#### INSTRUCTIONS FOR THE TASK
Look through the entries below, please, and copy every line with the word "bold".
- - -
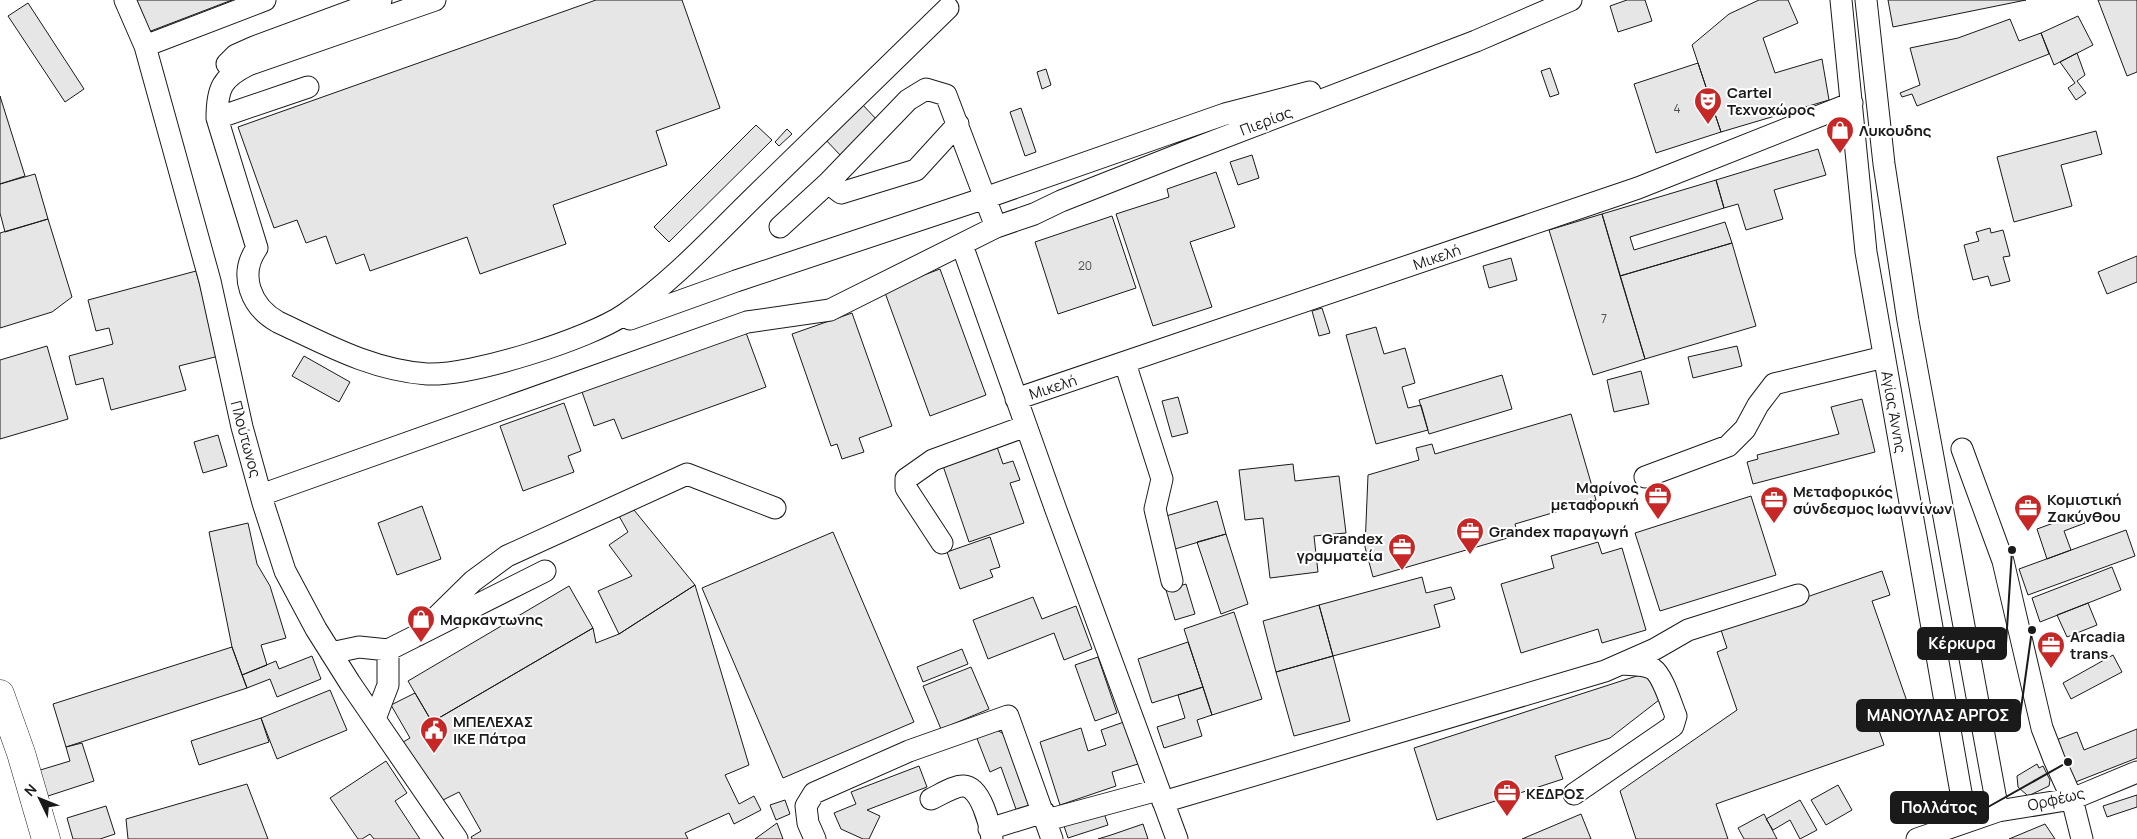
<svg xmlns="http://www.w3.org/2000/svg" width="2137" height="839" font-family="Manrope,sans-serif">
	<style>
		.building { fill: #e6e6e6; stroke: #1a1a1a }
		.lines { fill: none; stroke-linecap: round; stroke-linejoin: round }
		.minor-casing { stroke: #1a1a1a; stroke-width: 23 }
		.major-casing { stroke: #1a1a1a; stroke-width: 29 }
		.minor { stroke: #fff; stroke-width: 21 }
		.major { stroke: #fff; stroke-width: 28 }
		.labels { text-anchor: middle; dominant-baseline: central; stroke-width: 4; stroke-linejoin: round; paint-order: stroke }
		.number-label { font-size: 12px; fill: #4d4d4d }
		.poi-label { font-size: 15px; font-weight: bold; fill: #1a1a1a; stroke: #fff; text-anchor: start }
		.street-label { font-size: 15px; fill: #1a1a1a; stroke: #fff }
		.leader { fill: none; stroke: #1a1a1a; stroke-width: 2 }
		.callout-dot { fill: #1a1a1a; stroke: #fff; stroke-width: 2 }
		.callout { fill: #1a1a1a; stroke: #1a1a1a; stroke-width: 2 }
		.callout-label { font-size: 16px; text-anchor: middle; font-weight: bold; fill: #fff }
	</style>
	<rect width="100%" height="100%" fill="#fff"/>
	<!-- building -->
	<path class="building" d="M130 0H232L143 34Z
		M596 0H682L720 108 656 131 667 165 553 205 566 244 480 274 467 237 370 271 364 254 336 264 326 236 306 243 297 220 274 228 238 127Z
		M1627 0H1645L1652 21 1618 32 1610 6Z
		M1759 0H1788L1798 23 1763 38 1775 73 1822 59 1829 100 1721 132 1692 45 1729 14Z
		M1888 0H2026L1893 27Z
		M2098 0H2137V72L2127 76Z
		M28 3 84 89 65 102 8 16Z
		M2078 16 2093 45 2054 65 2041 33Z
		M2010 19 2019 41 2041 33 2049 54 1917 106 1912 94 1902 97 1900 93 1920 85 1910 48 1958 38Z
		M2077 53 2085 75 2077 81 2086 93 2076 100 2068 88 2075 83 2060 62Z
		M1698 63 1721 132 1656 153 1634 84Z
		M1550 68 1559 94 1550 97 1541 71Z
		M1046 69 1051 85 1042 89 1037 72Z
		M0 96 25 176 0 184Z
		M861 103 878 121 841 156 824 138Z
		M1021 108 1036 152 1025 156 1010 112Z
		M756 125 772 140 669 242 654 227Z
		M787 129 792 134 779 146 775 142Z
		M2096 131 2102 154 2061 165 2072 206 2014 222 1997 157Z
		M1818 149 1826 175 1774 190 1783 219 1746 230 1738 204 1724 208 1716 180Z
		M1252 155 1259 178 1238 185 1230 162Z
		M1216 172 1235 227 1190 242 1212 307 1153 326 1116 214 1169 197 1167 189Z
		M35 174 48 219 5 232 0 213V184Z
		M1716 180 1724 208 1630 237 1634 250 1725 222 1732 243 1620 276 1602 214Z
		M1602 214 1645 359 1593 375 1549 230Z
		M1112 216 1136 288 1058 314 1035 242Z
		M48 219 72 297 52 312 0 328V233Z
		M1990 228 1991 233 2003 230 2010 256 2003 257 2010 281 1991 286 1988 276 1973 280 1964 245 1979 241 1976 232Z
		M1732 243 1756 326 1645 359 1620 276Z
		M2137 256V282L2107 294 2098 272Z
		M1511 258 1517 280 1489 288 1483 266Z
		M940 269 986 395 930 416 884 290Z
		M196 271 219 356 179 366 186 390 111 410 103 378 76 385 69 356 113 344 109 328 96 331 88 300Z
		M1322 308 1330 333 1319 336 1312 311Z
		M852 313 892 426 859 438 864 452 842 459 837 444 831 446 792 334Z
		M1376 327 1384 354 1405 348 1415 383 1402 387 1408 408 1421 405 1428 430 1376 444 1346 335Z
		M745 330 766 387 622 439 614 419 594 426 581 389Z
		M47 346 68 419 0 439V360Z
		M1737 346 1742 366 1693 378 1688 357Z
		M304 356 350 382 339 402 292 376Z
		M1641 371 1649 404 1614 412 1607 380Z
		M1502 375 1512 409 1429 434 1419 400Z
		M1178 397 1188 433 1172 437 1162 401Z
		M1862 399 1875 452 1753 484 1747 462 1758 459 1757 455 1839 434 1831 407Z
		M564 403 581 451 568 456 574 472 523 491 500 426Z
		M1571 414 1596 500 1515 524 1518 535 1373 577 1365 547 1368 475 1419 460 1416 448 1432 444 1435 454Z
		M218 435 227 466 203 473 194 442Z
		M995 441 1003 464 1013 461 1020 480 1010 483 1024 523 969 542 941 460Z
		M1293 464 1295 481 1339 476 1346 533 1314 536 1318 572 1270 578 1263 518 1245 520 1239 470Z
		M1751 496 1776 575 1660 611 1635 533Z
		M1217 501 1226 534 1175 549 1166 516Z
		M422 506 441 559 397 575 378 523Z
		M634 510 695 585 619 634 598 591 632 576 609 545 628 532 619 516Z
		M2081 513 2085 523 2064 531 2071 550 2047 559 2037 529Z
		M248 523 257 564 270 586 286 638 261 645 267 665 242 675 232 647 209 532Z
		M2126 530 2135 556 2028 595 2019 569Z
		M833 532 914 722 783 778 702 588Z
		M1226 534 1248 604 1221 614 1197 542Z
		M990 537 1000 567 990 570 993 577 960 589 947 552Z
		M1598 542 1602 554 1622 548 1646 630 1602 643 1598 629 1521 653 1501 584 1554 568 1551 556Z
		M2112 567 2121 590 2040 622 2032 598Z
		M1882 571 1890 595 1872 601 1910 710 1876 722 1884 745 1716 804 1728 839H1636L1620 791 1737 710 1717 652 1727 648 1720 627Z
		M1422 577 1426 593 1451 587 1455 599 1434 605 1440 627 1333 656 1319 605Z
		M1186 584 1195 614 1175 620 1166 590Z
		M695 585 749 765 725 775 739 804 754 796 761 810 734 824 729 813 685 833 688 839H472L471 837 481 831 459 792 441 801 398 745 410 738 391 705 415 693 432 722 593 628 596 643 619 634Z
		M569 586 593 628 432 722 408 681Z
		M1033 597 1042 619 1076 606 1092 649 1064 660 1054 633 988 659 973 620Z
		M2088 603 2097 625 2067 637 2057 615Z
		M1319 605 1333 656 1276 672 1263 621Z
		M1234 612 1262 699 1212 715 1184 629Z
		M1188 642 1203 687 1152 703 1138 659Z
		M232 647 247 688 66 747 53 704Z
		M962 649 968 664 923 682 917 667Z
		M2113 655 2122 672 2071 699 2063 683Z
		M312 656 321 679 277 697 270 679 247 688 242 675 276 661 279 669Z
		M1333 656 1350 721 1294 736 1276 672Z
		M1098 657 1117 713 1095 721 1075 665Z
		M971 667 989 709 941 729 923 686Z
		M1649 672 1659 700 1610 738 1555 756 1563 779 1437 820 1414 748Z
		M1203 687 1212 715 1197 720 1202 736 1164 748 1157 727 1185 718 1178 695Z
		M330 690 347 730 277 759 261 718Z
		M261 718 269 742 199 765 191 741Z
		M1124 722 1138 764 1112 772 1116 786 1060 805 1040 742 1081 728 1088 751 1106 745 1101 730Z
		M995 729 1009 737 1034 805 1017 812 1001 767 990 772 976 736Z
		M2137 729V758L2073 783 2056 740 2077 732 2084 750Z
		M82 743 94 781 45 797 37 771 70 761 66 747Z
		M386 761 407 793 395 801 420 839H374L370 834 362 839H358L330 798Z
		M2037 764 2039 768 2043 766 2050 780 2049 786 2028 796 2018 787 2017 776Z
		M919 766 927 787 867 810 880 816 869 839H863L841 829 834 813 856 804 851 792Z
		M247 784 268 839H128L126 819Z
		M1838 785 1852 810 1826 825 1811 800Z
		M2137 795V807L2107 817 2103 806Z
		M785 800 790 814 776 820 770 805Z
		M1800 800 1817 830 1800 839 1790 820 1773 830 1766 819Z
		M106 806 115 834 100 839H73L67 818Z
		M1103 810 1108 825 1068 838 1063 823Z
		M1581 814 1591 839H1522Z
		M1764 814 1777 839H1744L1738 828Z
		M777 823 783 839H755Z
		M1143 824 1148 839H1098L1111 835Z
		M2045 824 2055 839H2009Z"/>
	<g class="lines">
		<!-- minor casing -->
		<g class="minor-casing">
			<path id="minor" d="M125 0 145 46 210 281 242 427 263 503 285 571 316 629 350 683 457 839
				M1841 0 1866 252 1966 821
				M1866 0 1884 164 1908 321 1998 811
				M145 46 265 0
				M227 64 236 55 254 47 381 0
				M308 87 217 118 257 248C238 275 251 307 278 322 327 345 372 370 427 374 471 376 589 339 625 314 673 281 713 237 755 196 819 133 884 71 948 8
				M217 118C217 88 222 78 248 65L435 0
				M828 183 841 193 916 170 958 124
				M780 227 828 183 908 100 926 89 946 95 996 227
				M962 245 1056 510 1177 839
				M630 319 736 281 985 198 1225 114 1310 92
				M1125 363 1162 479 1155 509 1172 581
				M1016 399 1638 188 1852 103
				M1962 449 2003 561 2042 728 2054 759 2072 799 2082 839
				M1645 477 1728 446 1745 429 1758 405 1774 384 1884 357
				M261 495 747 322 830 310 996 227 1034 214 1061 201 1183 153 1476 41 1571 0
				M942 543 906 488V479L933 460 1026 426
				M418 635 473 581 507 556 687 474 775 508
				M331 653 359 647 388 650 545 571
				M375 719 388 685V650
				M1574 794 1673 726 1676 716C1671 704 1663 676 1653 669 1644 664 1632 665 1622 664
				M931 799C940 795 955 785 964 786 981 787 990 825 992 839
				M1163 802 1605 671 1655 649 1688 630 1798 595
				M1047 820 1158 790
				M989 829 1044 812
				M815 839 808 823 806 806 814 793 909 751 1008 716 1052 839
				M1917 839 1998 811 2072 799 2137 772"/>
		</g>
		<!-- major casing -->
		<g class="major-casing">
			<path id="major" d="M0 694 21 753 46 839"/>
		</g>
		<!-- minor -->
		<use href="#minor" class="minor"/>
		<!-- major -->
		<use href="#major" class="major"/>
	</g>
	<!-- icons -->
	<defs>
		<g id="theatre-pin" transform="scale(1.4375)"><path d="M0 17L-7.5 6A9.5 9.5 0 1 1 7.5 6Z" fill="#c62828" stroke="#fff"/><path d="M-5-5.5Q0-4 5-5.5V0Q5 5 0 6Q-5 5-5 0ZM-3.3-2.5H-1v1.5H-3.3ZM1-2.5H3.3v1.5H1ZM-2.8 1Q0 5.5 2.8 1Z" fill="#fff"/></g>
		<g id="shop-pin" transform="scale(1.4375)"><path d="M0 17L-7.5 6A9.5 9.5 0 1 1 7.5 6Z" fill="#c62828" stroke="#fff"/><path d="M-5-2.5h2.3a2.7 3.5 0 0 1 5.4 0H5L5.5 6h-11ZM-1.5-2.5h3a1.5 2.3 0 0 0-3 0Z" fill="#fff"/></g>
		<g id="office-pin" transform="scale(1.4375)"><path d="M0 17L-7.5 6A9.5 9.5 0 1 1 7.5 6Z" fill="#c62828" stroke="#fff"/><path d="M-6-3h4V-5.5h4V-3h4V5H-6ZM-1-4.5V-3h2v-1.5ZM-6 0V1H6V0Z" fill="#fff"/></g>
		<g id="civic-pin" transform="scale(1.4375)"><path d="M0 17L-7.5 6A9.5 9.5 0 1 1 7.5 6Z" fill="#c62828" stroke="#fff"/><path d="M-.6-6.5H3V-4.5H.6V-3L4-1V1h2V6H-6V1h2V-1L-.6-3ZM-1.2 2.5V6h2.4V2.5Z" fill="#fff"/></g>
	</defs>
	<g fill-rule="evenodd">
		<use href="#theatre-pin" x="1708" y="101"/>
		<use href="#shop-pin" x="1840" y="130"/>
		<use href="#office-pin" x="1658" y="496"/>
		<use href="#office-pin" x="1774" y="500"/>
		<use href="#office-pin" x="2028" y="508"/>
		<use href="#office-pin" x="1470" y="531"/>
		<use href="#office-pin" x="1402" y="547"/>
		<use href="#shop-pin" x="421" y="619"/>
		<use href="#office-pin" x="2051" y="645"/>
		<use href="#civic-pin" x="434" y="730"/>
		<use href="#office-pin" x="1507" y="793"/>
	</g>
	<g class="labels">
		<!-- number labels -->
		<g class="number-label">
			<text x="1677" y="108">4</text>
			<text x="1085" y="265">20</text>
			<text x="1604" y="318">7</text>
		</g>
		<!-- poi labels -->
		<g class="poi-label">
			<text x="1727" y="92">Cartel<tspan x="1727" dy="17">Τεχνοχώρος</tspan></text>
			<text x="1859" y="130">Λυκουδης</text>
			<text x="1639" y="487" text-anchor="end">Μαρίνος<tspan x="1639" dy="17">μεταφορική</tspan></text>
			<text x="1793" y="491">Μεταφορικός<tspan x="1793" dy="17">σύνδεσμος Ιωαννίνων</tspan></text>
			<text x="2047" y="499">Κομιστική<tspan x="2047" dy="17">Ζακύνθου</tspan></text>
			<text x="1489" y="531">Grandex παραγωγή</text>
			<text x="1383" y="538" text-anchor="end">Grandex<tspan x="1383" dy="17">γραμματεία</tspan></text>
			<text x="440" y="619">Μαρκαντωνης</text>
			<text x="2070" y="636">Arcadia<tspan x="2070" dy="17">trans</tspan></text>
			<text x="453" y="721">ΜΠΕΛΕΧΑΣ<tspan x="453" dy="17">ΙΚΕ Πάτρα</tspan></text>
			<text x="1526" y="793">ΚΕΔΡΟΣ</text>
		</g>
		<!-- street labels -->
		<g class="street-label">
			<text transform="translate(1266 121) rotate(-21)">Πιερίας</text>
			<text transform="translate(1437 257) rotate(-19)">Μικελή</text>
			<text transform="translate(1053 387) rotate(-18)">Μικελή</text>
			<text transform="translate(1894 412) rotate(80)">Αγίας Άννης</text>
			<text transform="translate(246 439) rotate(75)">Πλούτωνος</text>
			<text transform="translate(2056 799) rotate(-13)">Ορφέως</text>
		</g>
	</g>
	<!-- callouts -->
	<path class="leader" d="M2012 550L2006 644M2032 630L2020 716M2068 762L1988 807"/>
	<g class="callout-dot">
		<circle cx="2012" cy="550" r="5"/>
		<circle cx="2032" cy="630" r="5"/>
		<circle cx="2068" cy="762" r="5"/>
	</g>
	<g class="callout">
		<rect x="1918" y="628" width="88" height="31" rx="5"/>
		<rect x="1857" y="700" width="163" height="31" rx="5"/>
		<rect x="1891" y="792" width="97" height="31" rx="5"/>
	</g>
	<g class="callout-label">
		<text x="1962" y="649">Κέρκυρα</text>
		<text x="1938" y="721">ΜΑΝΟΥΛΑΣ ΑΡΓΟΣ</text>
		<text x="1939" y="813">Πολλάτος</text>
	</g>
	<!-- north arrow -->
	<g transform="translate(40 799) rotate(313)" stroke="#ffffff" stroke-width="4" paint-order="stroke">
	<path d="M0-4L9 19L0 12L-9 19Z" fill="#1a1a1a"/>
	<text y="-8" font-size="14" font-weight="bold" text-anchor="middle" fill="#1a1a1a">N</text>
	</g>
</svg>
- - -
#### SOLUTION TO THIS EXERCISE
		.poi-label { font-size: 15px; font-weight: bold; fill: #1a1a1a; stroke: #fff; text-anchor: start }
		.callout-label { font-size: 16px; text-anchor: middle; font-weight: bold; fill: #fff }
	<text y="-8" font-size="14" font-weight="bold" text-anchor="middle" fill="#1a1a1a">N</text>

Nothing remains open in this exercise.